Quarterly operations review
The Ops Manager needs to know the biggest cost driver. They prompt their agent to show top return reasons and calculate total refunds processed last quarter, allowing them to present clear, data-backed arguments for logistics changes.
Product team identifying a flaw
The Product Manager wants to know if the new shirt design is bad. They ask their agent to list recurring feedback themes and check the general sentiment metrics, immediately confirming that 'Wrong size' is the dominant complaint.
Handling an exchange request
A customer calls about a damaged item. The support agent uses the MCP to track the product exchange status and confirm if the initial return was processed correctly, guiding the customer through creating the new order immediately.
Loop MCP tradeoffs
What to watch out for, and the recommended way to handle each one.
Treating feedback data like static reports
A user downloads a spreadsheet of 500 comments and spends hours manually tallying up every instance of 'defective' or 'wrong size' to find the main problem.
Use your AI client with this MCP. Ask it to list general feedback, then instruct it to calculate sentiment metrics and identify top return reasons in one prompt. The agent handles the counting.
Ignoring process flow
A support agent only sees the initial return request but can't tell if a refund was actually issued or if an exchange was processed.
Use the MCP to check both list_feedback and then specifically ask for refund history. This confirms whether the transaction is complete, not just initiated.
When to use Loop MCP
Use this MCP when your core business challenge involves connecting customer emotion (sentiment/NPS) directly to physical product logistics (returns/refunds). If you are only focused on collecting survey data without linking it to order status, a pure feedback tool might suffice. But if the issue is 'Why did they return it?' and that reason impacts inventory or refunds, this MCP provides the necessary cross-functional view. Don't use this if your main problem is managing internal knowledge bases; stick to dedicated documentation tools. However, if you need to analyze customer input (e.g., finding themes) AND check the financial outcome of those inputs (refunds), then Loop is exactly what you need.
Frequently asked questions about Loop MCP
How does the Loop MCP help with refund tracking? +
The MCP allows your agent to monitor refunds by accessing specific amounts and processing status. You can quickly confirm if a customer's money has been fully returned or is still pending.
Can I use the Loop MCP to find out why customers are returning things? +
Yes, you can. The tool provides return analytics and top reasons for returns, giving you quantifiable data on what's driving your product returns.

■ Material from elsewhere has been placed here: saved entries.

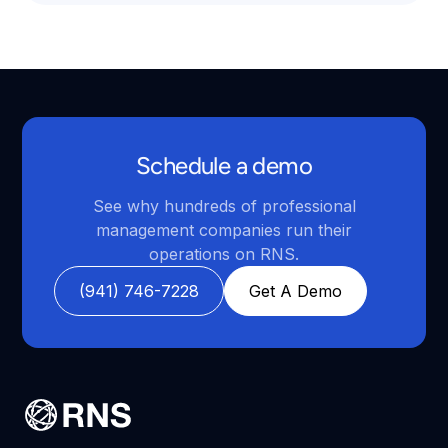
Schedule a demo
See why hundreds of professional
management companies run their
operations on RNS.
(941) 746-7228
Get A Demo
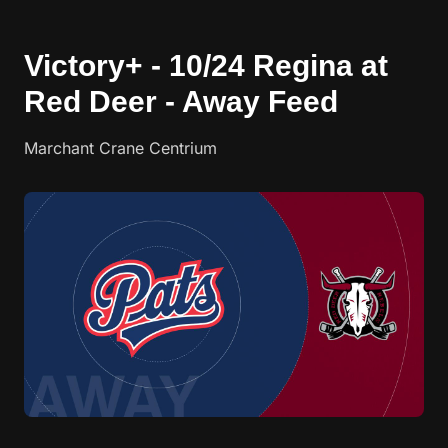
Victory+ - 10/24 Regina at
Red Deer - Away Feed
Marchant Crane Centrium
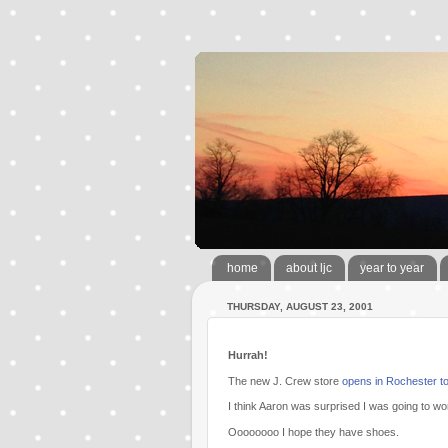
home
about ljc
year to year
THURSDAY, AUGUST 23, 2001
Hurrah!
The new J. Crew store
opens in Rochester t
I think Aaron was surprised I was going to wo
Oooooooo I hope they have shoes.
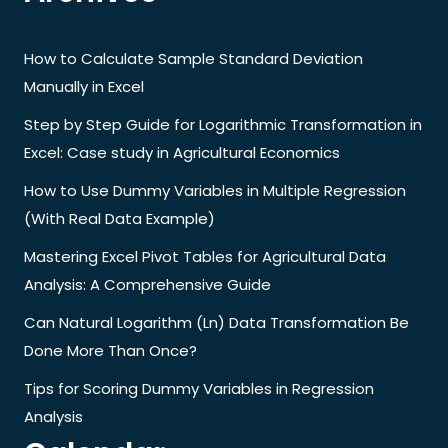
How to Calculate Sample Standard Deviation
Manually in Excel
Step by Step Guide for Logarithmic Transformation in
Excel: Case study in Agricultural Economics
How to Use Dummy Variables in Multiple Regression
(With Real Data Example)
Mastering Excel Pivot Tables for Agricultural Data
Analysis: A Comprehensive Guide
Can Natural Logarithm (Ln) Data Transformation Be
Done More Than Once?
Tips for Scoring Dummy Variables in Regression
Analysis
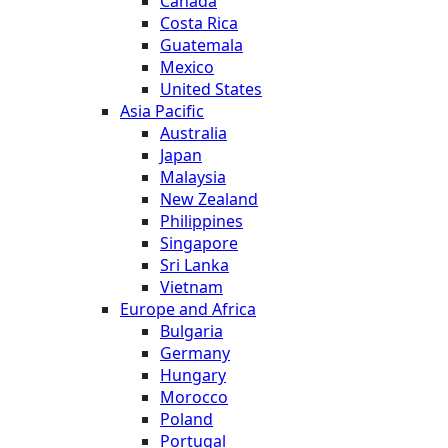
Canada
Costa Rica
Guatemala
Mexico
United States
Asia Pacific
Australia
Japan
Malaysia
New Zealand
Philippines
Singapore
Sri Lanka
Vietnam
Europe and Africa
Bulgaria
Germany
Hungary
Morocco
Poland
Portugal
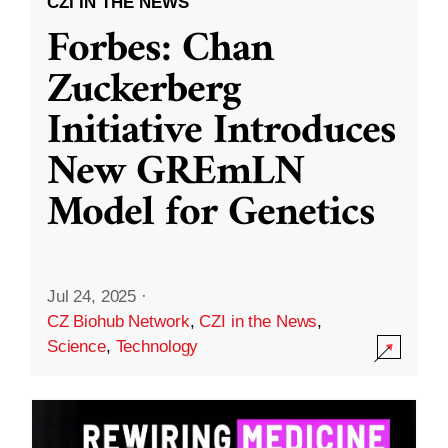
CZI IN THE NEWS
Forbes: Chan
Zuckerberg
Initiative Introduces
New GREmLN
Model for Genetics
Jul 24, 2025
·
CZ Biohub Network
,
CZI in the News
,
Science
,
Technology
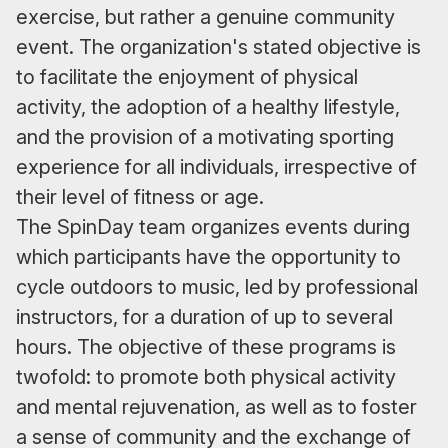
exercise, but rather a genuine community
event. The organization's stated objective is
to facilitate the enjoyment of physical
activity, the adoption of a healthy lifestyle,
and the provision of a motivating sporting
experience for all individuals, irrespective of
their level of fitness or age.
The SpinDay team organizes events during
which participants have the opportunity to
cycle outdoors to music, led by professional
instructors, for a duration of up to several
hours. The objective of these programs is
twofold: to promote both physical activity
and mental rejuvenation, as well as to foster
a sense of community and the exchange of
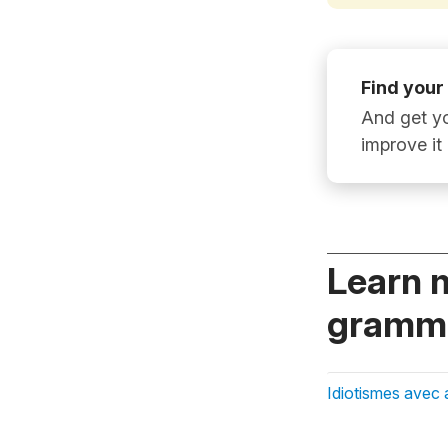
Find your
And get yo
improve it
Learn 
gramma
Idiotismes avec 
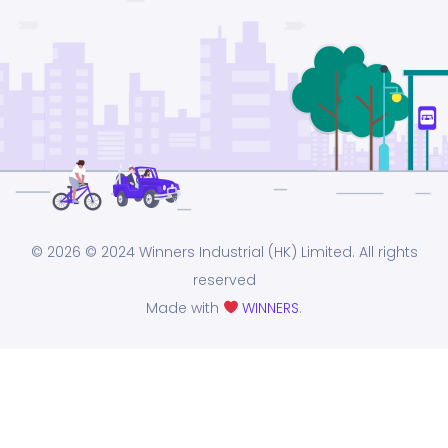
© 2026
© 2024 Winners Industrial (HK) Limited. All rights
reserved
Made with
WINNERS
.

Does this MCP handle sentiment analysis from surveys? +
It does. You can call get_sentiment_metrics to get an overall numerical score of customer satisfaction across all collected feedback sources.
What is the difference between listing feedback and getting details? +
Listing feedback shows you a summary view of multiple submissions. Getting feedback details pulls every single piece of information for just one specific item, giving deep context.
How do I track exchanges using the Loop MCP? +
The MCP enables tracking product exchanges and can even help with creating new orders based on those exchange records, streamlining the fulfillment process.